EXERCISE DESCRIPTION ::
Lay out the lines of the material as a numbered list, from the line with "デジタルアドレスで入力も検索もスムーズに。" through the last line of the material, leaving out any blank lines.

***** MATERIAL FOR THIS EXERCISE

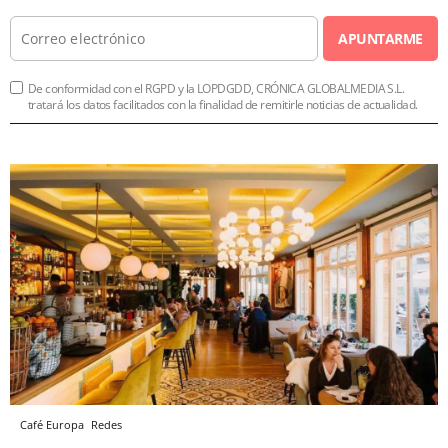
APUNTARME
De conformidad con el RGPD y la LOPDGDD, CRÓNICA GLOBALMEDIA S.L.
tratará los datos facilitados con la finalidad de remitirle noticias de actualidad.
Café Europa
Redes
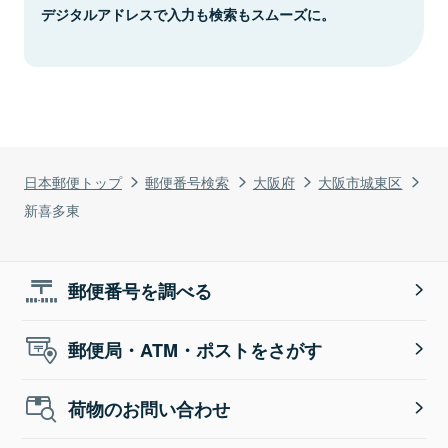
デジタルアドレスで入力も検索もスムーズに。
日本郵便トップ
郵便番号検索
大阪府
大阪市城東区
新喜多東
郵便番号を調べる
郵便局・ATM・ポストをさがす
荷物のお問い合わせ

**********

ANSWER BOX ::
1. デジタルアドレスで入力も検索もスムーズに。
2. 日本郵便トップ
3. 郵便番号検索
4. 大阪府
5. 大阪市城東区
6. 新喜多東
7. 郵便番号を調べる
8. 郵便局・ATM・ポストをさがす
9. 荷物のお問い合わせ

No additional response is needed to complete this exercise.